20XX年 第七話

 ユウは腕時計から鳴り響くアラームで目を覚ました。同じように目を覚ました真里菜は、クローン兎兎の膝の上で四肢を立てて背中を伸ばした。

 「行こう」

 真里菜の呼掛けで、クローン兎兎は座席を戻してドアを開けた。

 「ユウ。ドアを閉めたら、ドアノブの出っ張り部分を触って」

 真里菜の言う通りに、ユウは出っ張り部分を触って車の鍵を閉めた。その音を聞き取った真里菜は、誘導するように先頭を飛び跳ねていった。

 辺りはまだ暗く、街路灯が点いている。

 「あれらが自動運転ボートか?」

 ユウが見渡す先には、何隻ものボートが係留されている。

 「向かって右手の列で、手前の左側にあるボートが、父の自動運転ボートよ」

 真里菜がスピードを上げた。だが、ユウとクローン兎兎は、ゆったりとした足取りのまま向かう。初めての二人は、興味津々なのだ。街路灯と満月の明りの中を、きょろきょろしながら歩く。近付くにつれ、黒い海上に、いろんな形のボートがあることに気付く。

 「ユウ。ポケットに仕舞った物はある?」

 桟橋から自動運転ボートに乗った真里菜が、急かすように大声を上げた。聞き付けたユウは思い出した。

 「しっかり持っている」

 大声で返事をすると、駆け付けて自動運転ボートに乗り込んだ。クローン兎兎も慌てて乗り込む。

 運転席横の席に飛び乗った真里菜は、自動運転車の時と同じようにユウを導く。

 ユウはクローン兎兎と一緒に、言われた通りに出港準備をし、ボートナビゲーションに行き先を入力しようとしたとき、画面右端の表示に目が行った。

 「この島は、これから行こうとしている島だ」

 呆然とするユウの声に、クローン兎兎はボートナビゲーションを覗き込んだ。その後、真里菜にも見えるようにと、腰を落とし抱きかかえて持ち上げた。

 「この島は……」

 島名を目にした真里菜は首を傾げた。

 「母ならば分るけど、なんで父がこの島に何回も足を運んでいるんだろう?」

 画面右端の表示は履歴だった。真里菜の父がこのような設定をしているのだ。

 「真里菜の母ならば、島へ行ってもおかしくないのか?」

 驚きと期待の表情でユウは、真里菜の顔を覗き込んだ。頷いた真里菜だが催促した。

 「その前に出港しよう」

 ユウは真里菜の導きで、運転席に座り、自動運転ボートを出港させた。

 「で、どういうことだ?」

 早く聞きたいとユウは、真里菜の顔を見詰めた。クローン兎兎は持ち上げていた真里菜を、運転席横の席に下ろした。

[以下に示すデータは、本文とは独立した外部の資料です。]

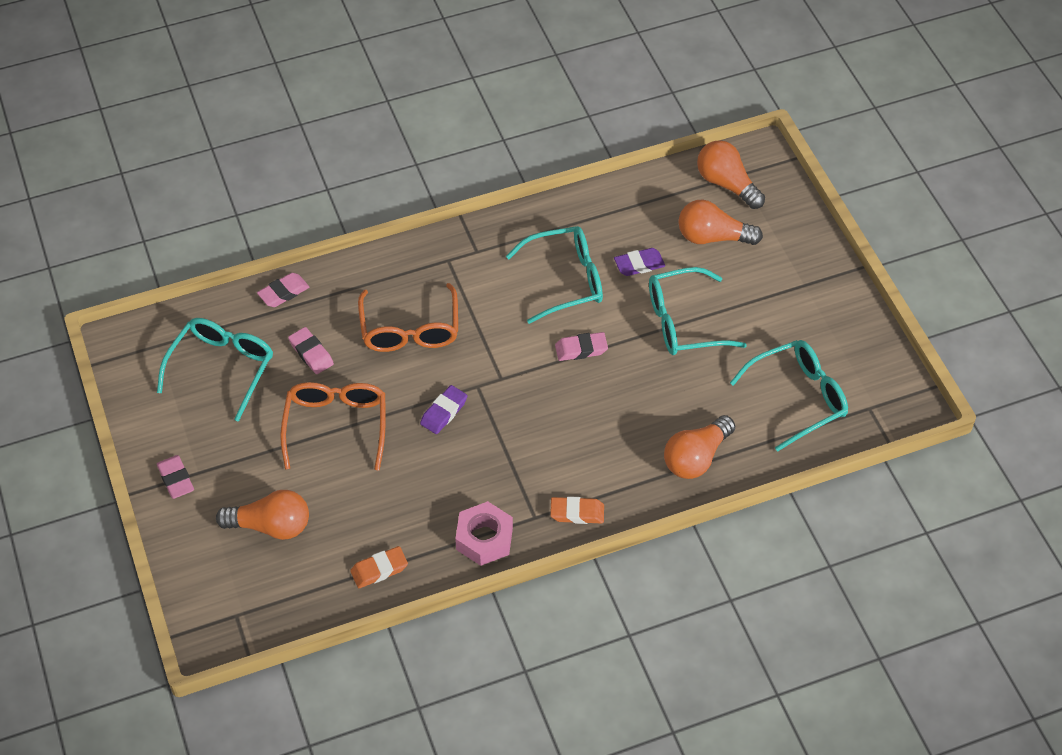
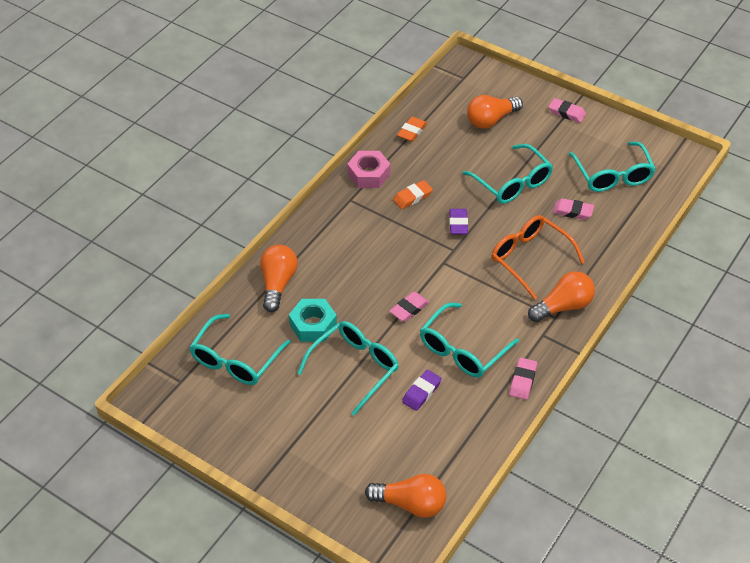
camera: 145 degrees right, 5 degrees down
pink eraser [257,273,309,307] -> pink eraser moved to [509,358,537,400]
orange glasses [280,382,385,471] -> turquoise glasses [462,144,553,204]
orange eraser [550,496,604,524] -> orange eraser moved to [393,180,433,209]
orange light bulb [678,199,763,245] -> orange light bulb moved to [528,271,595,322]
none -> turquoise nut [289,299,337,342]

 「かつてこの島に、母が勤めていたバイテク研究所があったんだ」

 静かに喋り始めた真里菜は、この事実を聞いてユウが推測するだろうことを、考えながら語っていく。

 「バイテク研究所は、二十五年前に閉鎖された時、建物は解体され、汚染がないよう、きちんと処理されたと聞いているよ。それに、聞いた限りでは、違法性のある研究はしていない」

 「ってことは、真里菜は、かつてあったバイテク研究所が原因で、この島が感染発症地点になっているとは思わないということか?」

 ユウは核心をずばりと聞いた。

 「私が母から聞いた話では、バイテク研究所が原因だとは思えない」

 真里菜の含みのある声調から、母から聞いていない事実があれば感染発症地点になる可能性はあると、匂わせているとユウは考えた。そのことで、バイテク量子AIムサシの回答を思い出す。

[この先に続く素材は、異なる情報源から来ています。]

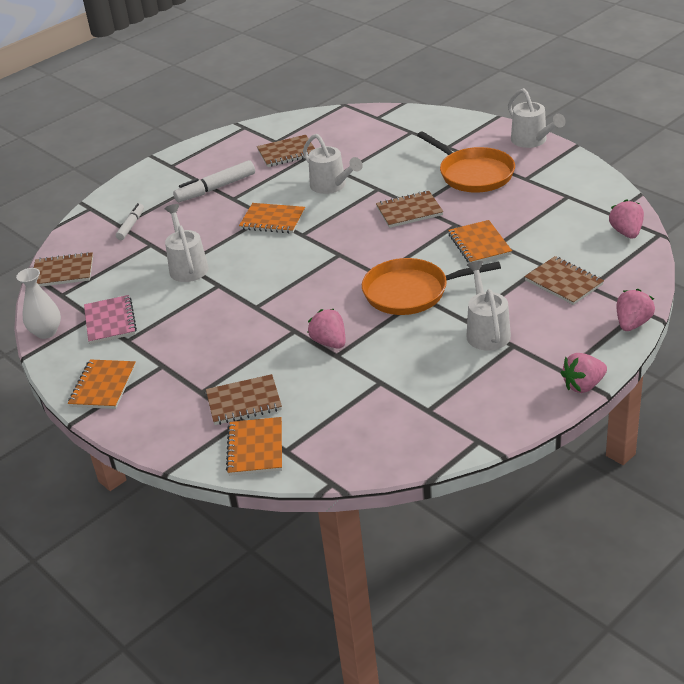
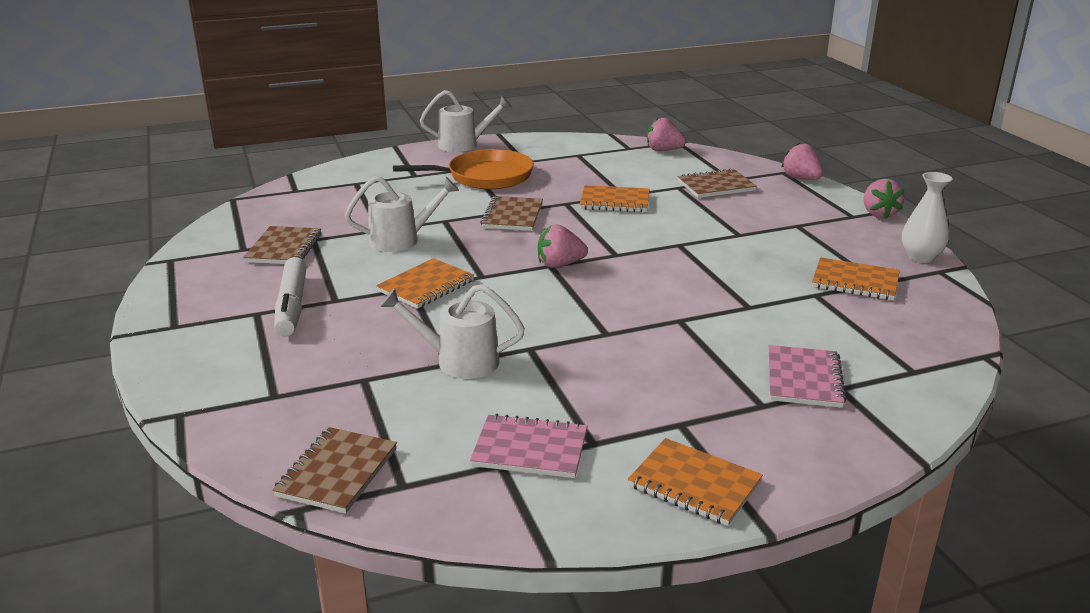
camera: 70 degrees left, 10 degrees down
white vase [16,268,61,339] -> white vase moved to [902,172,953,263]
white marker [116,203,144,240] -> none
brown notebook [206,374,282,425] -> pink notebook [769,345,846,408]
orange notebook [226,417,282,476] -> orange notebook moved to [812,257,900,300]
pink strawberry [307,309,346,349] -> pink strawberry moved to [538,224,588,268]
orange pan [362,258,501,315] -> none
white watering can [466,261,511,351] -> none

 ――三世因果だ。バイテク研究所が原因となって感染発症地点となっている可能性がある。真里菜の母に話を聞きたい。だが、先ずは感染発症日時に感染発症地点である島で起こる事態を把握しなければいけない。

 考えるユウの耳に、クローン兎兎の弾む声が聞こえてきた。

 「きらきらして綺麗」

 海を見遣っているクローン兎兎と同じように、ユウも見遣って魅了された。海が昇ってくる朝日によって輝いているのだ。そんな黄金色にきらめく海を、自動運転ボートは掻き分けるようにして進んでいった。